Exercise details:
Locate each line in the material that contains the string "contractualisation", matching case exactly, and copy every such line in full.

______

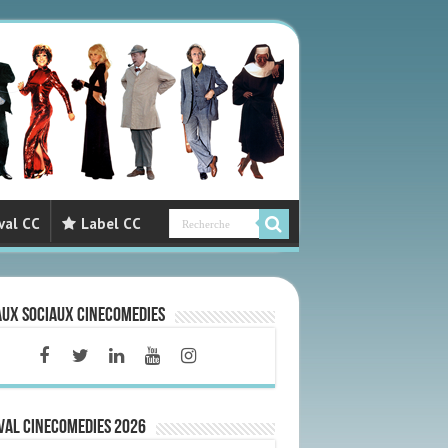
val CC
Label CC
aux sociaux CineComedies
VAL CINECOMEDIES 2026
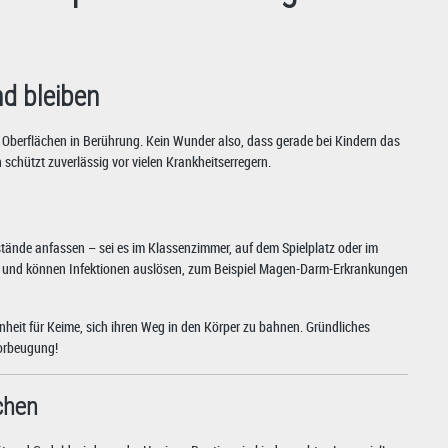
nd bleiben
 Oberflächen in Berührung. Kein Wunder also, dass gerade bei Kindern das
chützt zuverlässig vor vielen Krankheitserregern.
tände anfassen – sei es im Klassenzimmer, auf dem Spielplatz oder im
er und können Infektionen auslösen, zum Beispiel Magen-Darm-Erkrankungen
enheit für Keime, sich ihren Weg in den Körper zu bahnen. Gründliches
orbeugung!
chen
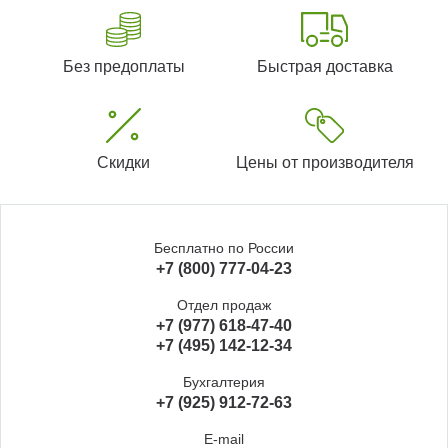
Без предоплаты
Быстрая доставка
Скидки
Цены от производителя
Бесплатно по России
+7 (800) 777-04-23
Отдел продаж
+7 (977) 618-47-40
+7 (495) 142-12-34
Бухгалтерия
+7 (925) 912-72-63
E-mail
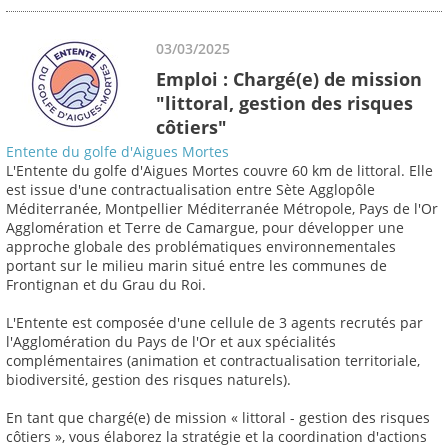
03/03/2025
Emploi : Chargé(e) de mission
"littoral, gestion des risques
côtiers"
Entente du golfe d'Aigues Mortes
L'Entente du golfe d'Aigues Mortes couvre 60 km de littoral. Elle
est issue d'une contractualisation entre Sète Agglopôle
Méditerranée, Montpellier Méditerranée Métropole, Pays de l'Or
Agglomération et Terre de Camargue, pour développer une
approche globale des problématiques environnementales
portant sur le milieu marin situé entre les communes de
Frontignan et du Grau du Roi.
L'Entente est composée d'une cellule de 3 agents recrutés par
l'Agglomération du Pays de l'Or et aux spécialités
complémentaires (animation et contractualisation territoriale,
biodiversité, gestion des risques naturels).
En tant que chargé(e) de mission « littoral - gestion des risques
côtiers », vous élaborez la stratégie et la coordination d'actions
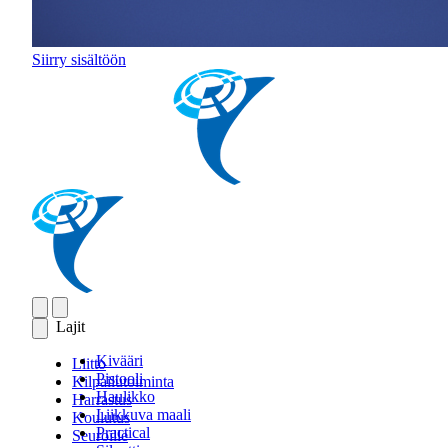
Siirry sisältöön
Lajit
Kivääri
Liitto
Pistooli
Kilpailutoiminta
Haulikko
Harrastus
Liikkuva maali
Koulutus
Practical
Seuroille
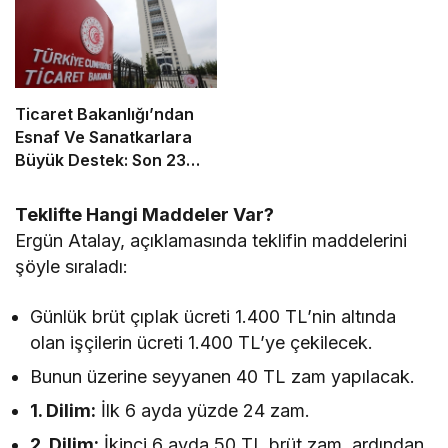
Aracılık Ettik
Ticaret Bakanlığı’ndan
Esnaf Ve Sanatkarlara
Büyük Destek: Son 23
Yılda Toplam 803 Milyar
Lira Kredi Sağlandı
Teklifte Hangi Maddeler Var?
Ergün Atalay, açıklamasında teklifin maddelerini
şöyle sıraladı:
Günlük brüt çıplak ücreti 1.400 TL’nin altında
olan işçilerin ücreti 1.400 TL’ye çekilecek.
Bunun üzerine seyyanen 40 TL zam yapılacak.
1. Dilim:
İlk 6 ayda yüzde 24 zam.
2. Dilim:
İkinci 6 ayda 50 TL brüt zam, ardından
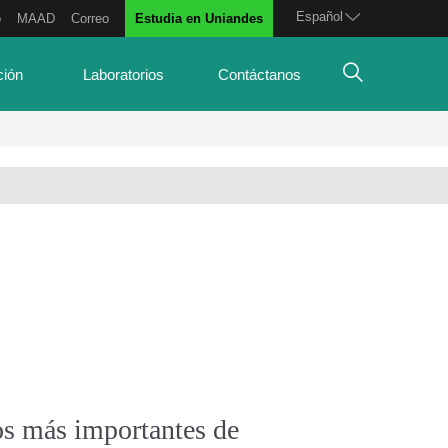
Español
o
MAAD
Correo
Estudia en Uniandes
ción
Laboratorios
Contáctanos
s más importantes de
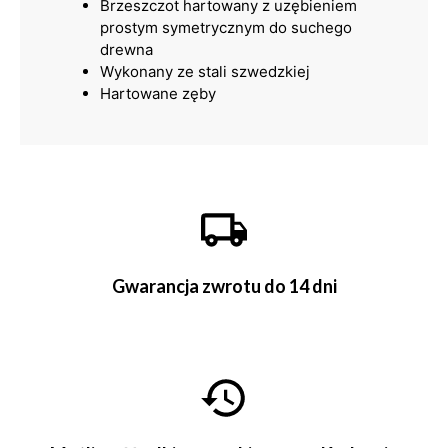
Brzeszczot hartowany z uzębieniem
prostym symetrycznym do suchego
drewna
Wykonany ze stali szwedzkiej
Hartowane zęby
Gwarancja zwrotu do 14 dni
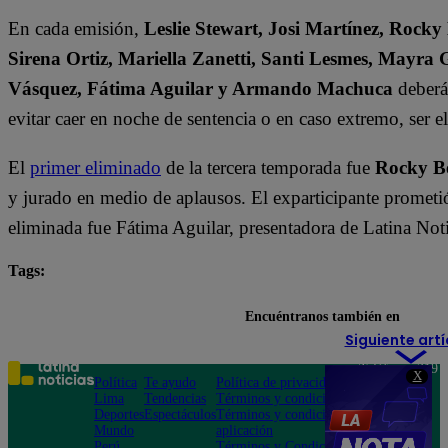
En cada emisión,
Leslie Stewart, Josi Martínez, Rocky
Sirena Ortiz, Mariella Zanetti, Santi Lesmes, Mayra 
Vásquez, Fátima Aguilar y Armando Machuca
deberán
evitar caer en noche de sentencia o en caso extremo, ser 
El
primer eliminado
de la tercera temporada fue
Rocky B
y jurado en medio de aplausos. El exparticipante prometió
eliminada fue Fátima Aguilar, presentadora de Latina Noti
Tags:
destacada minuto
El Gran Chef Famosos
Encuéntranos también en
Siguiente artí
Teléfono: 219
X
Política
Te ayudo
Política de privacidad
1000
Lima
Tendencias
Términos y condiciones
Av. San
Deportes
Espectáculos
Términos y condiciones
Felipe 968
Mundo
aplicación
Jesús María
Perú
Términos y Condiciones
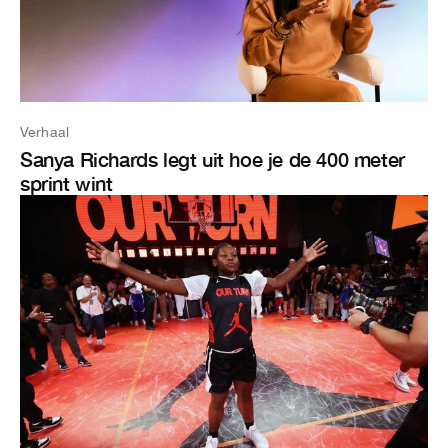
Verhaal
Sanya Richards legt uit hoe je de 400 meter
sprint wint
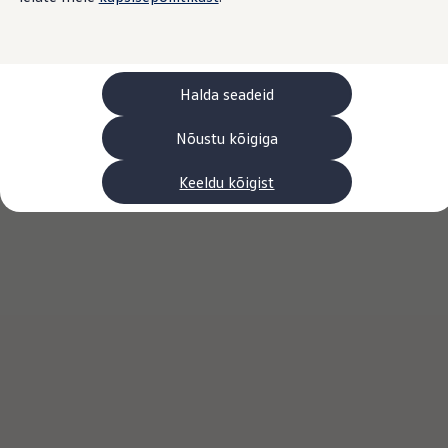
Laadimine ja sõiduulatus
Tehnoloogia ja arendus
Üleminek e-mobiilsusele
Jätkusuutlikkus
Elektrisõidukid töökojas: lõpp õlivahetustele
Halda seadeid
ID. tarkvarauuendus*
Elektriautode tarneajad
Ühenduvus
Nõustu kõigiga
VW Connect
Kõik teenused
Keeldu kõigist
Aktiveerimine
VW Connect teie ID. jaoks.
Car-Net
App-Connect
Upgrades
We Charge
Fleet Interface Data
Volkswagenist
Saa rohkem
Uudised
Lisavarustus ja teenindus
Teenindus ja varuosad
Volkswageni eelised
Ülevaatus
Remont ja kontroll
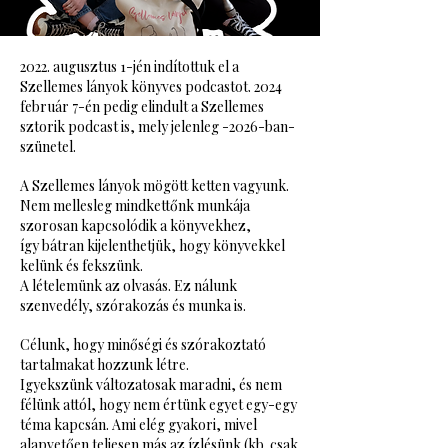
2022. augusztus 1-jén indítottuk el a
Szellemes lányok könyves podcastot. 2024
február 7-én pedig elindult a Szellemes
sztorik podcast is, mely jelenleg -2026-ban-
szünetel.
A Szellemes lányok mögött ketten vagyunk.
Nem mellesleg mindkettőnk munkája
szorosan kapcsolódik a könyvekhez,
így bátran kijelenthetjük, hogy könyvekkel
kelünk és fekszünk.
A lételemünk az olvasás. Ez nálunk
szenvedély, szórakozás és munka is.
Célunk, hogy minőségi és szórakoztató
tartalmakat hozzunk létre.
Igyekszünk változatosak maradni, és nem
félünk attól, hogy nem értünk egyet egy-egy
téma kapcsán. Ami elég gyakori, mivel
alapvetően teljesen más az ízlésünk (kb. csak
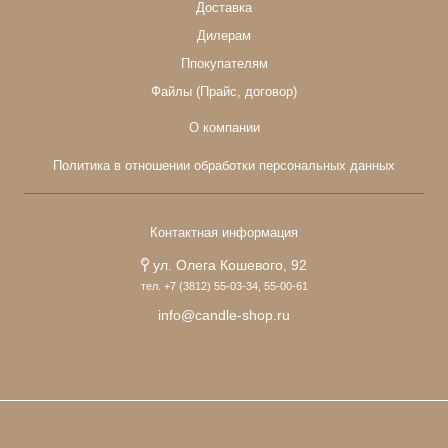
Доставка
Дилерам
Ппокупателям
Файлы (Прайс, договор)
О компании
Политика в отношении обработки персональных данных
Контактная информация
ул. Олега Кошевого, 92
тел. +7 (3812) 55-03-34, 55-00-61
info@candle-shop.ru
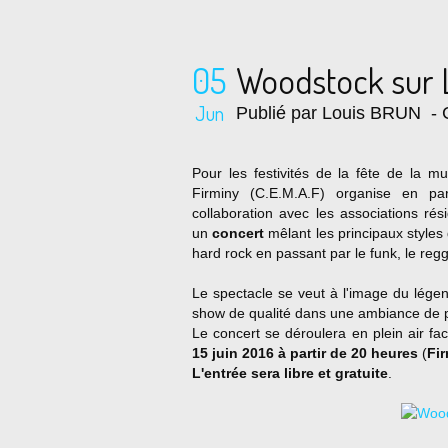
05
Woodstock sur 
Jun
Publié par Louis BRUN
- 
Pour les festivités de la fête de la 
Firminy (C.E.M.A.F) organise en pa
collaboration avec les associations ré
un
concert
mêlant les principaux styles 
hard rock en passant par le funk, le reg
Le spectacle se veut à l'image du lége
show de qualité dans une ambiance de pa
Le concert se déroulera en plein air f
15 juin 2016 à partir de 20 heures
(
Fi
L'entrée sera libre et gratuite
.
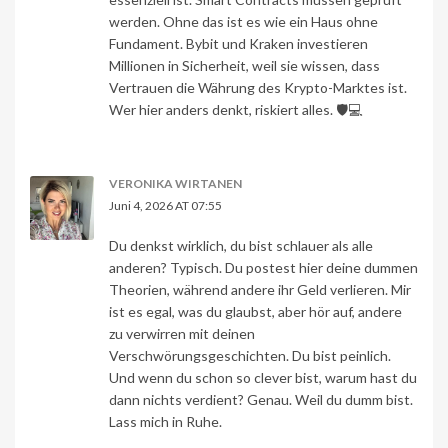
werden. Ohne das ist es wie ein Haus ohne
Fundament. Bybit und Kraken investieren
Millionen in Sicherheit, weil sie wissen, dass
Vertrauen die Währung des Krypto-Marktes ist.
Wer hier anders denkt, riskiert alles. 🛡️💻
VERONIKA WIRTANEN
Juni 4, 2026 AT 07:55
Du denkst wirklich, du bist schlauer als alle
anderen? Typisch. Du postest hier deine dummen
Theorien, während andere ihr Geld verlieren. Mir
ist es egal, was du glaubst, aber hör auf, andere
zu verwirren mit deinen
Verschwörungsgeschichten. Du bist peinlich.
Und wenn du schon so clever bist, warum hast du
dann nichts verdient? Genau. Weil du dumm bist.
Lass mich in Ruhe.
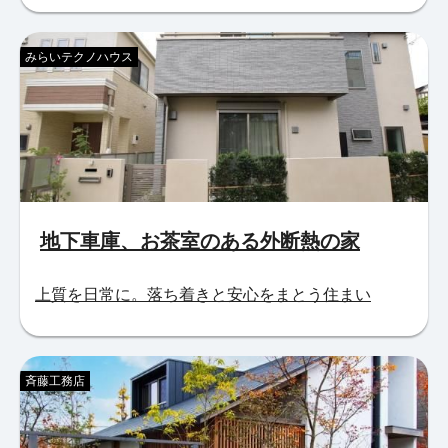
みらいテクノハウス
地下車庫、お茶室のある外断熱の家
上質を日常に。落ち着きと安心をまとう住まい
斉藤工務店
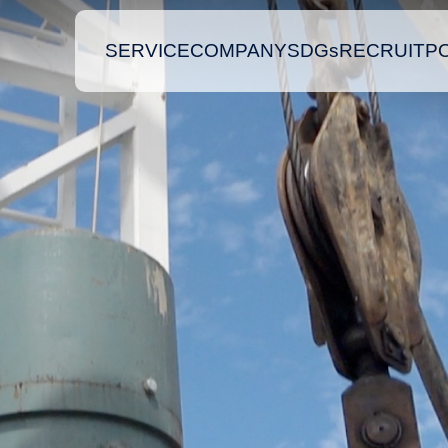
SERVICE
COMPANY
SDGs
RECRUIT
P
BOREHOLE CAMERA
WELL REPAIR AN
REHABILITATION W
孔内カメラ
井戸改修・更正工事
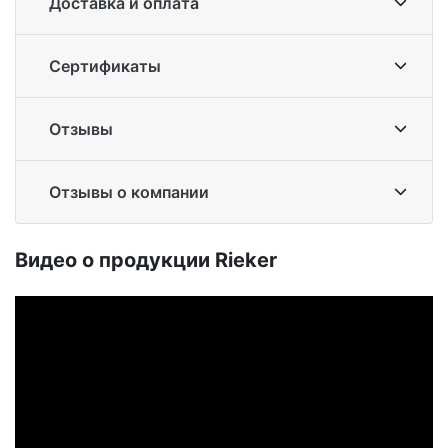
Доставка и оплата
Сертификаты
Отзывы
Отзывы о компании
Ви­део о про­дук­ции Ri­eker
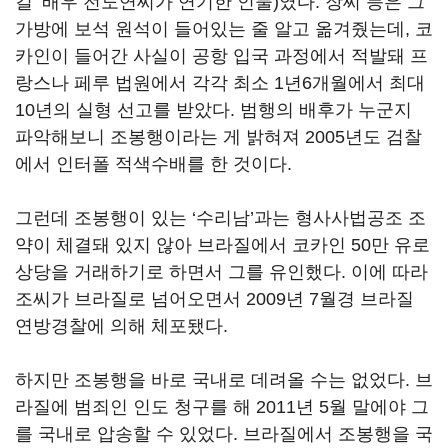
길’ 배우 전도연씨가 연기한 인물)였다. 장씨 등은 그
가방에 보석 원석이 들어있는 줄 알고 옮겨줬는데, 코
카인이 들어간 사실이 공항 입국 과정에서 적발돼 프
랑스나 페루 법원에서 각각 최소 1년6개월에서 최대
10년의 실형 선고를 받았다. 범행의 배후가 누군지
파악해보니 조봉행이라는 게 밝혀져 2005년도 검찰
에서 인터폴 적색수배를 한 것이다.
그런데 조봉행이 있는 ‘수리남’과는 형사사법공조 조
약이 체결돼 있지 않아 브라질에서 코카인 50만 유로
상당을 거래하기로 하면서 그를 유인했다. 이에 따라
조씨가 브라질로 넘어오면서 2009년 7월경 브라질
연방경찰에 의해 체포됐다.
하지만 조봉행을 바로 국내로 데려올 수는 없었다. 브
라질에 범죄인 인도 청구를 해 2011년 5월 말에야 그
를 국내로 압송할 수 있었다. 브라질에서 조봉행을 국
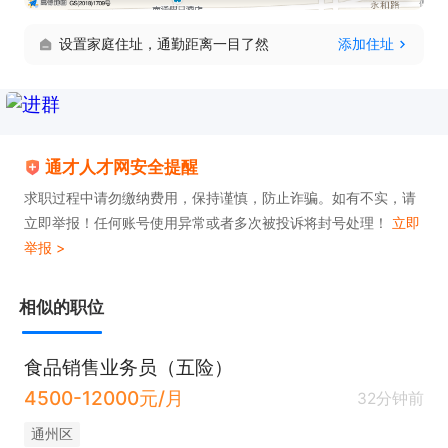
专业建议。

设置家庭住址，通勤距离一目了然
添加住址
5. 熟练掌握信息沟通及文件准备技能，保障信息传递
准确及时。

6. 能够让客户对酒店服务产生高度满意度。

通才人才网安全提醒
只需两步，轻松找工作：1、先点击投简历；2、再打
求职过程中请勿缴纳费用，保持谨慎，防止诈骗。如有不实，请
电话。联系时请说是在通才人才网看到的！
立即举报！任何账号使用异常或者多次被投诉将封号处理！
立即
举报 >
相似的职位
食品销售业务员（五险）
4500-12000元/月
32分钟前
通州区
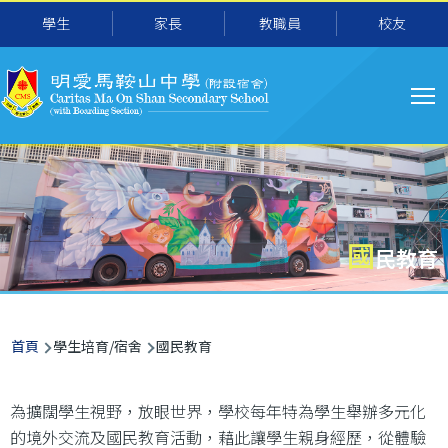
主
移至主內容
學生
家長
教職員
校友
导
航
國
民教育
導
首頁
學生培育/宿舍
國民教育
航
連
為擴闊學生視野，放眼世界，學校每年特為學生舉辦多元化
結
的境外交流及國民教育活動，藉此讓學生親身經歷，從體驗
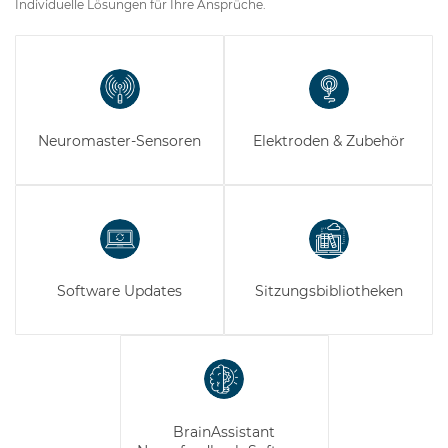
Individuelle Lösungen für Ihre Ansprüche.
Neuromaster-
Sensoren
Elektroden & Zubehör
Software Updates
Sitzungsbibliotheken
BrainAssistant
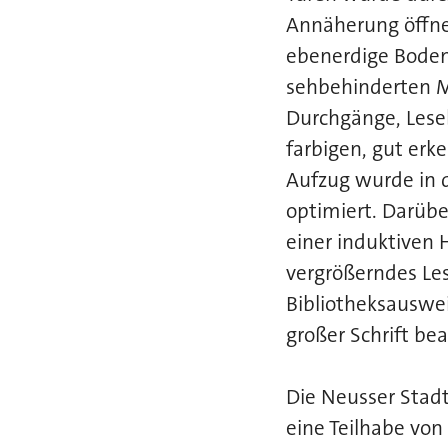
Annäherung öffne
ebenerdige Boden 
sehbehinderten M
Durchgänge, Leseb
farbigen, gut erk
Aufzug wurde in 
optimiert. Darüb
einer induktiven 
vergrößerndes Les
Bibliotheksauswe
großer Schrift be
Die Neusser Stadtb
eine Teilhabe vo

______

Output for this exercise:
est issue d'une contractualisation entre Sète Agglopôle
complémentaires (animation et contractualisation territoriale,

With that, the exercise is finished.